A great majority of Ca_v3.1 expression is found in the thalamic region (Talley et al., 1999) and was shown to specifically correlate with the modulation of thalamocortical-related rhythms and stability of sleep level (Anderson et al., 2005; Lee et al., 2004). To identify a possible role of the thalamic region in ethanol resistance, we knocked down the expression of Ca_v3.1 in the MD and a VB region, two regions possibly involved in a thalamic control of consciousness (He et al., 2015; Choi et al., 2015; Cheong et al., 2009), using a lentivirus (LV)-mediated short hairpin (shRNA) delivery.

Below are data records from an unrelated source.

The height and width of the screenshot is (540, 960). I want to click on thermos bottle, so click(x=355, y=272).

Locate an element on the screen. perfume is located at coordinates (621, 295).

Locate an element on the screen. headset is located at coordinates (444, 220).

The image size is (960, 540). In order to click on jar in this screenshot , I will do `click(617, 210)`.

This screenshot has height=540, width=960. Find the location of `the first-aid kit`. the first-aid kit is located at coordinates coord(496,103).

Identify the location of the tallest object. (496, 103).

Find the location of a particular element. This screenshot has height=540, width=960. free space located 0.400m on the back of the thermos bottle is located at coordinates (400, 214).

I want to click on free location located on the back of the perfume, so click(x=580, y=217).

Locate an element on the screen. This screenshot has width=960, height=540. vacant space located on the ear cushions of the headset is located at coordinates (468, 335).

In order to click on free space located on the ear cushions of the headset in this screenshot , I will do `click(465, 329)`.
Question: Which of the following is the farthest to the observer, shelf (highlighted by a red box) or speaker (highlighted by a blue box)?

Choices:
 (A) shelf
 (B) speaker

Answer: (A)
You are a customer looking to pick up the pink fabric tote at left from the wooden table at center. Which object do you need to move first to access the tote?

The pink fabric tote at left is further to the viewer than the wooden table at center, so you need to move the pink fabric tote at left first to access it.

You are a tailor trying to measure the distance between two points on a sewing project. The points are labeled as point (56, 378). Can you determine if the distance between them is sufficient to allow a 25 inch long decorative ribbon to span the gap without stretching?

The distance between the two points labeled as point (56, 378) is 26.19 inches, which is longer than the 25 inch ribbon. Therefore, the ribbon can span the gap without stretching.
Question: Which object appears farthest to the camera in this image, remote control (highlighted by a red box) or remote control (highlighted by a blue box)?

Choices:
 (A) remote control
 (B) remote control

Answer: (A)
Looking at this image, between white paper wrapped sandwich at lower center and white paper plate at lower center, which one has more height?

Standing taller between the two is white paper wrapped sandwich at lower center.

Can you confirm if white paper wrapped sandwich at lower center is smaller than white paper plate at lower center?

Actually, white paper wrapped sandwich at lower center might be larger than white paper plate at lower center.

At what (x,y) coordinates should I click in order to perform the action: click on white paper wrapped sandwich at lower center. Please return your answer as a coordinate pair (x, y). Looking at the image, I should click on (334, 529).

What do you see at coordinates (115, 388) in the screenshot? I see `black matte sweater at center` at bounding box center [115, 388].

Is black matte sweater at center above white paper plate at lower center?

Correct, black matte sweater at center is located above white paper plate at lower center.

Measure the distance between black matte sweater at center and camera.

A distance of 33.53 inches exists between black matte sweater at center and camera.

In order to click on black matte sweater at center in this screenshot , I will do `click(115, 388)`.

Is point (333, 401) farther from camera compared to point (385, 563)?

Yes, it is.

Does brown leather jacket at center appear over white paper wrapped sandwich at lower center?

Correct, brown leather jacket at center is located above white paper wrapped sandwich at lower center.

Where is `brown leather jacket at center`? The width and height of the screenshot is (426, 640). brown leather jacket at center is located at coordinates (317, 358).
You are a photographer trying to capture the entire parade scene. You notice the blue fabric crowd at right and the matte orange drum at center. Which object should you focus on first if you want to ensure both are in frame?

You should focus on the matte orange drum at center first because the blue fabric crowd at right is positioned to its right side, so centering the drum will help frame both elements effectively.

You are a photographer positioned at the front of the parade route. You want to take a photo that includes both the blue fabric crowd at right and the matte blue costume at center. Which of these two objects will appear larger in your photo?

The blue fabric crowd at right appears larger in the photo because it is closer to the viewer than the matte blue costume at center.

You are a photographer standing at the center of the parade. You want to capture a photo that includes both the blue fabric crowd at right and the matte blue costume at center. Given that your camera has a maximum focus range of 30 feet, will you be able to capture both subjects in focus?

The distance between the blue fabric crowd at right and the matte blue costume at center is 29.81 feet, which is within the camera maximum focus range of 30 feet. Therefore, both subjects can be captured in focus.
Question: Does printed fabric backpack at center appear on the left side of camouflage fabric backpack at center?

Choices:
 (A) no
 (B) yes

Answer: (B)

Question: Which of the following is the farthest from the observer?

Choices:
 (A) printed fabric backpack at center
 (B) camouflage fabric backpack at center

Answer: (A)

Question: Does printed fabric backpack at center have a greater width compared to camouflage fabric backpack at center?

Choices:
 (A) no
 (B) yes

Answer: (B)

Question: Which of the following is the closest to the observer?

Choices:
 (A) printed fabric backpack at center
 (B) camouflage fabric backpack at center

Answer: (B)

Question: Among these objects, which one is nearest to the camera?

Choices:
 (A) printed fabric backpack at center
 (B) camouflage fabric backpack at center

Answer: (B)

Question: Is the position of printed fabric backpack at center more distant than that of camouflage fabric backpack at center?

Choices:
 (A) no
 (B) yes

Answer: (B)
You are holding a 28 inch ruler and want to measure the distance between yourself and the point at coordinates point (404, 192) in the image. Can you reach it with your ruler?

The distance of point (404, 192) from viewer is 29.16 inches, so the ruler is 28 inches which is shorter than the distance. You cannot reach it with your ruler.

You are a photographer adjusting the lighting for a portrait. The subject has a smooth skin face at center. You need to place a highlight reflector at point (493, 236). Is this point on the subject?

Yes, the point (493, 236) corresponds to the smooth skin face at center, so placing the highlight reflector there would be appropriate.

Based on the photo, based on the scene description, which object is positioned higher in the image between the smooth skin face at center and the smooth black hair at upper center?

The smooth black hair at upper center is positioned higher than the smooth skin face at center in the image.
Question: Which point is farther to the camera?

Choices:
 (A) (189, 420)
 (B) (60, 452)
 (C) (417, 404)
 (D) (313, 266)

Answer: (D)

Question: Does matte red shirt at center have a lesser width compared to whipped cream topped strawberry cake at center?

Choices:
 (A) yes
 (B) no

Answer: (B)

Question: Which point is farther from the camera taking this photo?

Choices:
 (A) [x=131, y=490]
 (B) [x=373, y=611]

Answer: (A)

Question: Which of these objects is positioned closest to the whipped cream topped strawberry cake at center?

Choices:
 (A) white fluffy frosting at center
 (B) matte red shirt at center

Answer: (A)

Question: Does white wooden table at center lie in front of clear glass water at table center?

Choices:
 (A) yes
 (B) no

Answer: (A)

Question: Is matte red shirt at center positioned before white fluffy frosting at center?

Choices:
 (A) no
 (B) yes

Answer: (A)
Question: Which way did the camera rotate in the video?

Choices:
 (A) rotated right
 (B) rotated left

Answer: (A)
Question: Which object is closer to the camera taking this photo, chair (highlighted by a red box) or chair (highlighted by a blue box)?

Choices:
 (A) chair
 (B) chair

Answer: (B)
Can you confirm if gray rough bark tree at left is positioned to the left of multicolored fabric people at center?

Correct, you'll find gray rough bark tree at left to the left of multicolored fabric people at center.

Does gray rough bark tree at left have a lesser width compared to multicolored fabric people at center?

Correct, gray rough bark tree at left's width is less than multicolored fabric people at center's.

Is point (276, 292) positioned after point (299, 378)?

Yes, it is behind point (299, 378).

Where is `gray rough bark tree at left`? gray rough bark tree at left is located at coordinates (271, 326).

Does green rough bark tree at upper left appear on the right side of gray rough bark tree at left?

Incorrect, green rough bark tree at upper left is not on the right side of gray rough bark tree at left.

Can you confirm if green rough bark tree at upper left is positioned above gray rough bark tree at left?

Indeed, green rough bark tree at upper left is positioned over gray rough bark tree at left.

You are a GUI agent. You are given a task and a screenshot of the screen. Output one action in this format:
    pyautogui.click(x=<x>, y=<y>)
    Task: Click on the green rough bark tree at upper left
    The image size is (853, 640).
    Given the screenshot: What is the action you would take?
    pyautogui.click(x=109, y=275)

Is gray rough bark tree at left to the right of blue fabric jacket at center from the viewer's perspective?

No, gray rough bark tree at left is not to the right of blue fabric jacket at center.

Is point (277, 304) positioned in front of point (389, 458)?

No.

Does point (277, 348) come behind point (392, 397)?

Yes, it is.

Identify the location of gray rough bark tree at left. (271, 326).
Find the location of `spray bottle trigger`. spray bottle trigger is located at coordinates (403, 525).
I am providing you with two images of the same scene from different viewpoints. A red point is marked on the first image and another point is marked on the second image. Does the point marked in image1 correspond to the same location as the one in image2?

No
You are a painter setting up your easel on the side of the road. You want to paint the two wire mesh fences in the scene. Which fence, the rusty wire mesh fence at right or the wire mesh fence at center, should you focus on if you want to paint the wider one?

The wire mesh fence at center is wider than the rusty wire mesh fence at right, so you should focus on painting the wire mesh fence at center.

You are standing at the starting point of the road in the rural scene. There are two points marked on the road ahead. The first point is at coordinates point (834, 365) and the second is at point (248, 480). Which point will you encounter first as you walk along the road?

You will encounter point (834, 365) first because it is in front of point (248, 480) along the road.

We found that compared to shControl-injected mice, Ca_v3.1 knockdown (KD) of MD resulted in an increased latency to (Figure 2A1; t(27) = –3.0045, p=0.0057; Student’s t-test) and duration of (Figure 2A2; t(27) = 2.1448, p=0.0411; Student’s t-test) fLOM, and total time spent in LOM (Figure 2A3; t(27) = 2.6641, p=0.0128, two-tailed test) for 3.0 g/kg i.p. injection of ethanol. However, we found that compared to shControl-injected mice, Ca_v3.1 KD of VB did not change the latency to (t(8) = –1.0093, p=0.3423, two-tailed test), duration of (t(8) = –0.0983, p=0.9241, two-tailed test) fLOM and total time spent in LOM (t(8) = –0.6317, p=0.5452, two-tailed test) for the same 3.0 g/kg i.p. injection of ethanol (Figure 2—figure supplement 1). Representative traces of mice activity showed that mice with Ca_v3.1 KD in MD (Figure 2—figure supplement 2A) had a more delayed and fragmented early period of LOM compared to MD LV-shControl- and VB-injected mice, as in mutant mice.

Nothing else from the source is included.